• [TASK PROMPT]: Transcribe word for word the part of the excerpt on VFR travelers that begins at "A traveler categorized" and stops after "more classic definition.".

• [EXCERPT PROVIDED]:
____
Immigrants Returning Home to Visit Friends & Relatives (VFRs)

Jay S. Keystone


A traveler categorized as a VFR is an immigrant, ethnically and racially distinct from the majority population of the country of residence (a higher-income country), who returns to his or her home country (lower-income country) to visit friends or relatives. Included in the VFR category are family members, such as the spouse or children, who were born in the country of residence. Some experts have recommended that the term VFR refer to all those visiting friends and relatives regardless of the traveler’s country of origin; however, this proposed definition may be too broad and not take into consideration cultural, economic, and attitudinal issues. Therefore, this review uses the more classic definition.
____
Chart-based quiz items:

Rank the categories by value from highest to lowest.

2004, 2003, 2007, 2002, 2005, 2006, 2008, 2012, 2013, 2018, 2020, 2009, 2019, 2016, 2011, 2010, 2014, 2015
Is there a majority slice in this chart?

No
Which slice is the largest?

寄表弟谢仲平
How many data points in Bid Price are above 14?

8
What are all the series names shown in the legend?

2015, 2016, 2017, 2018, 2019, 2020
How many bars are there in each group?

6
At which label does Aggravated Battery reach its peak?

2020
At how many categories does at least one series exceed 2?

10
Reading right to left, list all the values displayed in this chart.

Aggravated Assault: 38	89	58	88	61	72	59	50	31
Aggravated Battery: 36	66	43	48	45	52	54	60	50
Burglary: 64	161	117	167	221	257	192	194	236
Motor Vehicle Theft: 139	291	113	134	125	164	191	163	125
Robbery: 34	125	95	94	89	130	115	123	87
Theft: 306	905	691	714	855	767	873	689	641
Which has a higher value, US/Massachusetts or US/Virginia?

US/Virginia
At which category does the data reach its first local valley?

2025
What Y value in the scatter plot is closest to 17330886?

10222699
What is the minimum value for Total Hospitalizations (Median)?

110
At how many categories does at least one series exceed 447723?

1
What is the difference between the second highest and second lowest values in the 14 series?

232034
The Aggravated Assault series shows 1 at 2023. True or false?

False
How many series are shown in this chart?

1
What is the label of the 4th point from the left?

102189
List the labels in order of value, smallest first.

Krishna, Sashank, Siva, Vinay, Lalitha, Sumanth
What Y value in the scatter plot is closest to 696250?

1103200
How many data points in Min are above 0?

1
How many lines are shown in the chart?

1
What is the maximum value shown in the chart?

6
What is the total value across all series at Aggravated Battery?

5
____
• [SOLUTION TO THIS EXERCISE]:
A traveler categorized as a VFR is an immigrant, ethnically and racially distinct from the majority population of the country of residence (a higher-income country), who returns to his or her home country (lower-income country) to visit friends or relatives. Included in the VFR category are family members, such as the spouse or children, who were born in the country of residence. Some experts have recommended that the term VFR refer to all those visiting friends and relatives regardless of the traveler’s country of origin; however, this proposed definition may be too broad and not take into consideration cultural, economic, and attitudinal issues. Therefore, this review uses the more classic definition.